Germany: Angela Merkel’s CDU vs. everyone else
After electing former foreign minister Frank Walter Steinmeier as President on Sunday, Germany’s voters will now focus on the federal elections on September 24.

Market players have their eyes on right-wing Alternative for Germany (AfD), which is headed by Frauke Petry and is expected to get enough votes to finally win seats in the Bundestag after failing to meet the 5% threshold in 2013.

Attention is also on the Social Democratic Party (SPD) under Martin Schulz, a former head of the European Parliament and is a strong contender against Merkel and her Christian Democratic Union (CDU). The SPD is already under Merkel’s “grand coalition,” but Schulz has positioned himself as a straight-talking, anti-elite “outsider” who favors the common man.

Latest polls by Forsa put CDU with 34% of the votes, closely followed by the SPD (31%) and then the AfD (9%).

Italy: Early elections in the works?
A ruling by Italy’s constitutional court last week paved the way for pushing elections as early as this year. Its decision is based on proportional representation in the lower house Chamber of Deputies and hands parliamentary majority to any party winning 40% of the winning vote. However, the court also scrapped the “run-off” second round between the two largest parties and said that voting will only be held in one round.

The new rules all but assure a coalition government, and gives advantages to traditional parties such as Matteo Renzi’s Democratic Party while challenging parties like Beppe Grillo’s Five Star Movement, which has refused to form alliances.

But only President Sergio Mattarella can dissolve the parliament and he’s not too excited about it. For one thing, calling for early elections would expose Italy to unnecessary uncertainty ahead of the G7 meeting in Sicily in May.

Remember that Eurosceptics don’t have to win a referendum to cause trouble for the euro. At this point, even the act of scheduling a vote could inspire enough uncertainty to send financial markets into its global crisis levels.

The “Doom Loop”

Government bonds from the euro region are particularly vulnerable to investor confidence changes. After all, uncertainty over an economy discourages investors from buying bonds, which results in lower prices. The problem is that a lot of European banks tend to hold their respective government’s bonds.

The “doom loop” is triggered when a loss of confidence causes a selloff in bonds. Profits of banks that hold said bonds would take serious hits and make banks more likely to ask for bailout money. The government, already burdened with higher debt (from higher bond yields), would have little choice but to bail them out or risk further erosion of investor confidence.

France’s government bonds are already on the move thanks to the increasing possibility of a Le Pen win.
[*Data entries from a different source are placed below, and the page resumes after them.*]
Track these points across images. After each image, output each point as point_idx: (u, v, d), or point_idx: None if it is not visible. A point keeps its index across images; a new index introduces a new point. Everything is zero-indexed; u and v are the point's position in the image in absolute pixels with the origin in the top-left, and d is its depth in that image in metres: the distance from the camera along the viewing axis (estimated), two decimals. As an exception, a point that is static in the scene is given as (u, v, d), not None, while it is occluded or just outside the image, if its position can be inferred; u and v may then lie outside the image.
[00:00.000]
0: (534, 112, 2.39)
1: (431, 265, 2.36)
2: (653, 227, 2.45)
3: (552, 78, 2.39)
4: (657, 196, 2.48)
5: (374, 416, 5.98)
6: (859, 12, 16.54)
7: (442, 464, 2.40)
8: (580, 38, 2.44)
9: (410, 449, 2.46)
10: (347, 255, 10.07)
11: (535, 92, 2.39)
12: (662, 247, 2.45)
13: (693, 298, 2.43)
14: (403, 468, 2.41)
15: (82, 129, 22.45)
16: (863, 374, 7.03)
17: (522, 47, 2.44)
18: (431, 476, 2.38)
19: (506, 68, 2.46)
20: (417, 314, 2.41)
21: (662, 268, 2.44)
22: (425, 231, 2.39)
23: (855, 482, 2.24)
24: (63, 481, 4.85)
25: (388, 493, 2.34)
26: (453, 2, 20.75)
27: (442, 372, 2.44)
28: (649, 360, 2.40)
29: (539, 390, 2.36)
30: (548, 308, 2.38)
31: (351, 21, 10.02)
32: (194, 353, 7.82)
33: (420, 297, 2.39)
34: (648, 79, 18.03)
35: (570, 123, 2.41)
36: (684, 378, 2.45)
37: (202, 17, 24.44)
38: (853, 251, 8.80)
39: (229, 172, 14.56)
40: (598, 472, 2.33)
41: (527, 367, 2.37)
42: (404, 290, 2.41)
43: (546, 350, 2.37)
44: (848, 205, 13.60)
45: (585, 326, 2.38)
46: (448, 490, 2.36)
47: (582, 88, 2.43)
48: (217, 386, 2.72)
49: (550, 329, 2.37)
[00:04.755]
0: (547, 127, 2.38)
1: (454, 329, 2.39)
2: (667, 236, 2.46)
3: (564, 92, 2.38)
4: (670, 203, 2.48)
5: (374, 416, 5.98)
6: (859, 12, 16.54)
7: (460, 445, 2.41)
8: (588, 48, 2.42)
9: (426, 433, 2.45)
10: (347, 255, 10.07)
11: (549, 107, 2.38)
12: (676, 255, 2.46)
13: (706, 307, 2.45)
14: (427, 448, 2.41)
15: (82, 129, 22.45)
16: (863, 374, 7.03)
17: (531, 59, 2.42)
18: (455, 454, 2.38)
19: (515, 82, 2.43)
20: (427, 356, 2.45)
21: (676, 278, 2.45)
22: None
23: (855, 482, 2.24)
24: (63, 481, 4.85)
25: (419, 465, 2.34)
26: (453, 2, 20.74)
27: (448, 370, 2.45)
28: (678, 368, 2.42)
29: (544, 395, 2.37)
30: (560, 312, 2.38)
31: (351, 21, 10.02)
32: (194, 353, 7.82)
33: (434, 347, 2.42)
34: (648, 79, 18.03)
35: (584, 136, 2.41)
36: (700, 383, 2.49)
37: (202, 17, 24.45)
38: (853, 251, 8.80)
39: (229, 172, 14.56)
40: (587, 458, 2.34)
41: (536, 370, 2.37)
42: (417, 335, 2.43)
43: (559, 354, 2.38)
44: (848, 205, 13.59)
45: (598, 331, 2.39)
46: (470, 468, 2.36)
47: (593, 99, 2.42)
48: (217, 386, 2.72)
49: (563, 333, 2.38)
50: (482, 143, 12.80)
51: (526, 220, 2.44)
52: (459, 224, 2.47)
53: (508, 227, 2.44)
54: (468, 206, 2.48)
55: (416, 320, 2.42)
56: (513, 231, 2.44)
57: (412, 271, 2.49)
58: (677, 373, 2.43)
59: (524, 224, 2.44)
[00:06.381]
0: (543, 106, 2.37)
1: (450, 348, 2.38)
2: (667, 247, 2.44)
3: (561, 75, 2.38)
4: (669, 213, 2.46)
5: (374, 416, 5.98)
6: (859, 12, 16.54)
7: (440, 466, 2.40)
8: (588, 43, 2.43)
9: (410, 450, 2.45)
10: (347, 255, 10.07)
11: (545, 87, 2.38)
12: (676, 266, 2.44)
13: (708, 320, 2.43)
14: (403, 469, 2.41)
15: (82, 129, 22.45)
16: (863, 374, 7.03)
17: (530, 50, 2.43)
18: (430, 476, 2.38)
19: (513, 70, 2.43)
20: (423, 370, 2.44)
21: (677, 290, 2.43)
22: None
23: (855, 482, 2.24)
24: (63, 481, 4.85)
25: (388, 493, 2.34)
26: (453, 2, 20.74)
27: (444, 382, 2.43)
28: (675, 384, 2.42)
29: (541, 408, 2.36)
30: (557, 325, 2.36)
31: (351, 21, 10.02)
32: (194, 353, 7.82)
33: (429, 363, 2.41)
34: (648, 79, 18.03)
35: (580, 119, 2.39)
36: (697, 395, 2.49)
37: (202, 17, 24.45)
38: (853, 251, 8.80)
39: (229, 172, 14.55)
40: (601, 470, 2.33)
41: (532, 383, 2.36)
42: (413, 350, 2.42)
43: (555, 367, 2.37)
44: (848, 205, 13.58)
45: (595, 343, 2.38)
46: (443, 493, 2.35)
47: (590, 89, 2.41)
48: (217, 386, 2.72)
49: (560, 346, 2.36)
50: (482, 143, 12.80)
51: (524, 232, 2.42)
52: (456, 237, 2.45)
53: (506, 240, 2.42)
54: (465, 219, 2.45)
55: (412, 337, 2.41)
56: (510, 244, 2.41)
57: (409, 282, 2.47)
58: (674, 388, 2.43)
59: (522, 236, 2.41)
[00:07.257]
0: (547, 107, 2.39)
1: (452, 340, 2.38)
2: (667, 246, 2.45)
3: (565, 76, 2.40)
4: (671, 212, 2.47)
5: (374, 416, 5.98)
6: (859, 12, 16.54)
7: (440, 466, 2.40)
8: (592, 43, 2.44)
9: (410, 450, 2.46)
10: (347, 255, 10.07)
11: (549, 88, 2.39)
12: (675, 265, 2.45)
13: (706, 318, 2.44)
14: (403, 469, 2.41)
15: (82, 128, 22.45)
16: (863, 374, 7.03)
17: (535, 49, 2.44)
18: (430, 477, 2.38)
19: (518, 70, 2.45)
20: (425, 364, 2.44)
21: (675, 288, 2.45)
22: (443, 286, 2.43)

An average of €16B was traded each day in February, double the €8B average recorded last year and marks the largest volume recorded since the 2010 – 2012 financial crisis.

Meanwhile, other analysts are worried about Italy, the region’s third-largest economy. Italy’s banks are the biggest holders of their sovereign debt, which makes them most vulnerable to a “doom loop.”

If opinion polls in the next couple of weeks favor Eurosceptic politicians, then uncertainty will remain the name of the game for the eurozone. This could not only lead to downtrends for the euro but also real threats to the region’s banking system.

But if the safer and (currently) more likely scenarios play out and the major event risks are averted, then we’ll likely see relief rallies for the common currency.